The Joint Distribution Committee must aid a minimum of 200,000 needy Jews in Israel, Europe and Moslem countries during 1952, at a cost of $23,507,300, it was emphasized by Moses A. Leavitt, executive vice-chairman of the J.D.C., in the annual report of the organization issued today.
Mr. Leavitt reported that the J.D.C. spent $21,555,550 during the past year. With this sum it aided 90,000 Jewish children in Morocco, Tunisia, Tripolitania. Iran and other countries of the Moslem world, provided urgently needed food or cash grants to nearly 100,000, medical care to some 57,000 and educational assistance to 80,000, in addition to thousands of others receiving other types of aid.
Reviewing the Malben work conducted by the J.D.C. in Israel to rehabilitate ill and handicapped newcomers to the Jewish state, Mr. Leavitt said that each month an average of 300 patients were discharge in 1951 as cured and set on the path toward economic self-support–chiefly by means of rehabilitation loans–to enable them to open their own shops and stores and through sheltered workshops. A special project, the “Village for the Blind,” near Gedera, saw some 75 blind men and their families, as the year ended, well on the way toward economic independence, earning their livelihoods by means of brush-and mattress-making and other craft. “In 1952, J.D.C. expects to provide facilities for the care of some 13,000 in need of Malben’s care,” Mr. Leavitt reported.

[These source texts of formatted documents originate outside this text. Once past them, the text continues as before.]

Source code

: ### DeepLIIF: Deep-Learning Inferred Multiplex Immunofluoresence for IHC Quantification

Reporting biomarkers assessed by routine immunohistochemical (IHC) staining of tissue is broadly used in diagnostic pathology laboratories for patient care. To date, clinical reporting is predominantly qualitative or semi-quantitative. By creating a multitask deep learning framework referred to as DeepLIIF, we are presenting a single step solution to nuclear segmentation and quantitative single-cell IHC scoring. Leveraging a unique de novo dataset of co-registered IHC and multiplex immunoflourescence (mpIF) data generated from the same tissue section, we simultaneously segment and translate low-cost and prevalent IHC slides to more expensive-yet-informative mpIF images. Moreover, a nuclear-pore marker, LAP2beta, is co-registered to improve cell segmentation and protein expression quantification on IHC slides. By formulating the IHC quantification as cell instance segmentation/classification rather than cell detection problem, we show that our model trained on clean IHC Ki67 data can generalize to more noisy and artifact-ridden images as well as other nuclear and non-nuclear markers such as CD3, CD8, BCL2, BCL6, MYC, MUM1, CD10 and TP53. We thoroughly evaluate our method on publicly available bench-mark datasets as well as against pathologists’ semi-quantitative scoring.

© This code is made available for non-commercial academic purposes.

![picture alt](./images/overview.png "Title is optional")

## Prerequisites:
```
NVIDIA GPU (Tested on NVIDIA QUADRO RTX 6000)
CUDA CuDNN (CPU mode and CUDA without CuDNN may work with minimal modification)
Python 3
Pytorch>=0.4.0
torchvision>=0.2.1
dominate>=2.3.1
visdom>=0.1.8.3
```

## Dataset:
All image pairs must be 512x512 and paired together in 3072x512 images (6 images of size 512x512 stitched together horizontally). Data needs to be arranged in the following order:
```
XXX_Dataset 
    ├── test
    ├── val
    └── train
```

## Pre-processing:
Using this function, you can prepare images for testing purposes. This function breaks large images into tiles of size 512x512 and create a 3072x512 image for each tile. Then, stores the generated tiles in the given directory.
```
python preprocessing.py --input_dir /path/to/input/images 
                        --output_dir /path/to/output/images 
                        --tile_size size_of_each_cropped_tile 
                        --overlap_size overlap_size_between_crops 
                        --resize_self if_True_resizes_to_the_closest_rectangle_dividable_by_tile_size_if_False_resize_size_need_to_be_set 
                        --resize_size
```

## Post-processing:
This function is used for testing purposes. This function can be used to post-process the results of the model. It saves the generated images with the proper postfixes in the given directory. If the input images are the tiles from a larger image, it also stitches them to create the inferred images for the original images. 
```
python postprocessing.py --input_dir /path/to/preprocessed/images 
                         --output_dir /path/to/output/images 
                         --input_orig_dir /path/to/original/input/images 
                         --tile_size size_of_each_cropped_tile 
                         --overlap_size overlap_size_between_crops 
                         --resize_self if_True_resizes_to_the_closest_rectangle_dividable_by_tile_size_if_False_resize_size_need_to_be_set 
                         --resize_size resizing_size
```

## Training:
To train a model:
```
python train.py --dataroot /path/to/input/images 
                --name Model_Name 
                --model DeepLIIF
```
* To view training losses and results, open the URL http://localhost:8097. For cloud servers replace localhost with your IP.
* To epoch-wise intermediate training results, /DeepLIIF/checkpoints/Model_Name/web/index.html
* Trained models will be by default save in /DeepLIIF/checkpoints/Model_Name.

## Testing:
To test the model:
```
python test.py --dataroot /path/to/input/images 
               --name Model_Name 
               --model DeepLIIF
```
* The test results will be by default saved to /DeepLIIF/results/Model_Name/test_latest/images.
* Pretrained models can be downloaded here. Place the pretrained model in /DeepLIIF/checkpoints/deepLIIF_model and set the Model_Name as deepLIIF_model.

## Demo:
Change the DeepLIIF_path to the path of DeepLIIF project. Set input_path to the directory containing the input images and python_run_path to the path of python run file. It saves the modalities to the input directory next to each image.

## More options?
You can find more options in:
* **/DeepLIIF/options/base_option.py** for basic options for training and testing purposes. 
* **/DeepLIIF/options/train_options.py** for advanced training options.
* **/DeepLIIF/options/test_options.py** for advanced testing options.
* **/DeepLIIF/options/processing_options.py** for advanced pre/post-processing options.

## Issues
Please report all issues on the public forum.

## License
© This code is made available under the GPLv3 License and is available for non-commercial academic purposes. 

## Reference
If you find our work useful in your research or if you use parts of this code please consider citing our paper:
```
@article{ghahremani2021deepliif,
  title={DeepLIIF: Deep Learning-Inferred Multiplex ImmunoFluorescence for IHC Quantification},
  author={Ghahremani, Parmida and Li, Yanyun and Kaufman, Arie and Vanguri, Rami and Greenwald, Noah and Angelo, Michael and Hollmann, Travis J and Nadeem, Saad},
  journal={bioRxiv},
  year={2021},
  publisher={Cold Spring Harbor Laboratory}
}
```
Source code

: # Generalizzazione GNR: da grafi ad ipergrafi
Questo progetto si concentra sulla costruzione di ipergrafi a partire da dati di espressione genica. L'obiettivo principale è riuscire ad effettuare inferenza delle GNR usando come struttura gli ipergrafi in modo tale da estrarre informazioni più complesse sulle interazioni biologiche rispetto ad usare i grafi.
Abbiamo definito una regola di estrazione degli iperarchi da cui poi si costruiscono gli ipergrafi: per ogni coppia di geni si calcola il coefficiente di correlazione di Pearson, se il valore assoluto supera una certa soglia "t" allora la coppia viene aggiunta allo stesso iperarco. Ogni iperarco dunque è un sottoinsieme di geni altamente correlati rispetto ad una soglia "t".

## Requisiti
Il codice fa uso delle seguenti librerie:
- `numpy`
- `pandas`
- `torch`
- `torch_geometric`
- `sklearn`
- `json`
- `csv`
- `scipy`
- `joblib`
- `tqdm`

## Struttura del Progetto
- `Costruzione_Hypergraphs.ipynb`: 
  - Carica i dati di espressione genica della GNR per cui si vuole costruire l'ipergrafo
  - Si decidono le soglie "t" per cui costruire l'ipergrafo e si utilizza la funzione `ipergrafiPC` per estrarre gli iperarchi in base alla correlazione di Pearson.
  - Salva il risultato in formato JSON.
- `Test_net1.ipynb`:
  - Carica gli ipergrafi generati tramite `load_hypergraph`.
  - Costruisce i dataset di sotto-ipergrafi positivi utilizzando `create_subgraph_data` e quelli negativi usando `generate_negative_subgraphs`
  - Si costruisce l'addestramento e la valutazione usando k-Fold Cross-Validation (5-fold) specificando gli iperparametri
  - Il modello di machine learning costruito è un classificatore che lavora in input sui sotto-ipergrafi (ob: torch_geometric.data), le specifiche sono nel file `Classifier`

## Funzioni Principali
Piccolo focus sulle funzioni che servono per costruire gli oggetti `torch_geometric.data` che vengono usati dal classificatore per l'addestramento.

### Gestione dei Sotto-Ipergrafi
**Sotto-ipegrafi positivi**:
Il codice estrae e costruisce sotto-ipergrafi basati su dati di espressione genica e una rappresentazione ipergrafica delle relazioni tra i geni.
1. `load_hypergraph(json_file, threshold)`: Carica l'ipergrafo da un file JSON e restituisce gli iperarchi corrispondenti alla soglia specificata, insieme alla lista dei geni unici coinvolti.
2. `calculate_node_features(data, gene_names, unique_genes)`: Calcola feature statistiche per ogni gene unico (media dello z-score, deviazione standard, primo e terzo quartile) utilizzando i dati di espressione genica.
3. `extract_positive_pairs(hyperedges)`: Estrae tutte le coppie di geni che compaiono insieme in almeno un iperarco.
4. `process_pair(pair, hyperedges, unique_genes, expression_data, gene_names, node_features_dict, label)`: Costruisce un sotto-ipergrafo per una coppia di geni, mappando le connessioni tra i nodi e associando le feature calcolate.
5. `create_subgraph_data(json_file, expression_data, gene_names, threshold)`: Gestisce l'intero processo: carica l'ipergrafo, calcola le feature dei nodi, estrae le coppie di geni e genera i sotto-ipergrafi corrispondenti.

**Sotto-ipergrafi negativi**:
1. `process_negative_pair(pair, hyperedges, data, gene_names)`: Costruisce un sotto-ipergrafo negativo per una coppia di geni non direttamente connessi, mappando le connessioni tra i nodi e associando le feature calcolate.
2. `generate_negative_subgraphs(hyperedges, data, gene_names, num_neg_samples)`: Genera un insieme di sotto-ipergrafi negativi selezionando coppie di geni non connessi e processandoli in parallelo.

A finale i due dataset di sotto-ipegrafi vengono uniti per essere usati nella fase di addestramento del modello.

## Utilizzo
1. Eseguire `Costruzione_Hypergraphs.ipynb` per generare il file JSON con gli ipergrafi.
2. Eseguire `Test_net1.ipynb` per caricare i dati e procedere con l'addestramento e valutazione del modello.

In 1952, Mr. Leavitt stressed, the troubled situation in Moslem lands makes it urgent for J.D.C. to: 1. Evaluate Jewish families from isolated villages to larger cities for safety and at the same time provide medical care, training and preparation for emigration to Israel; 2. Provide economic help in the form of tools, loans and training for destitute artisans in North African lands; 3. Extend the fight against misery, hunger and disease to Spanish Morocco, where 40 percent of the Jews urgently require J.D.C. help; 4. Continue, and in some areas increase, the large-scale feeding programs, medical services and educational opportunities for nearly 100,000 boys and girls throughout North Africa and the Near East.
In 1952, despite the large-scale recovery that has come to Europe’s Jews, Mr. Leavitt estimated that as many as 80,000 will require J.D.C.’s aid in order to survive. He also said that the J.D.C. hopes to aid some 10,000 men, women and children to emigrate from Europe during 1952.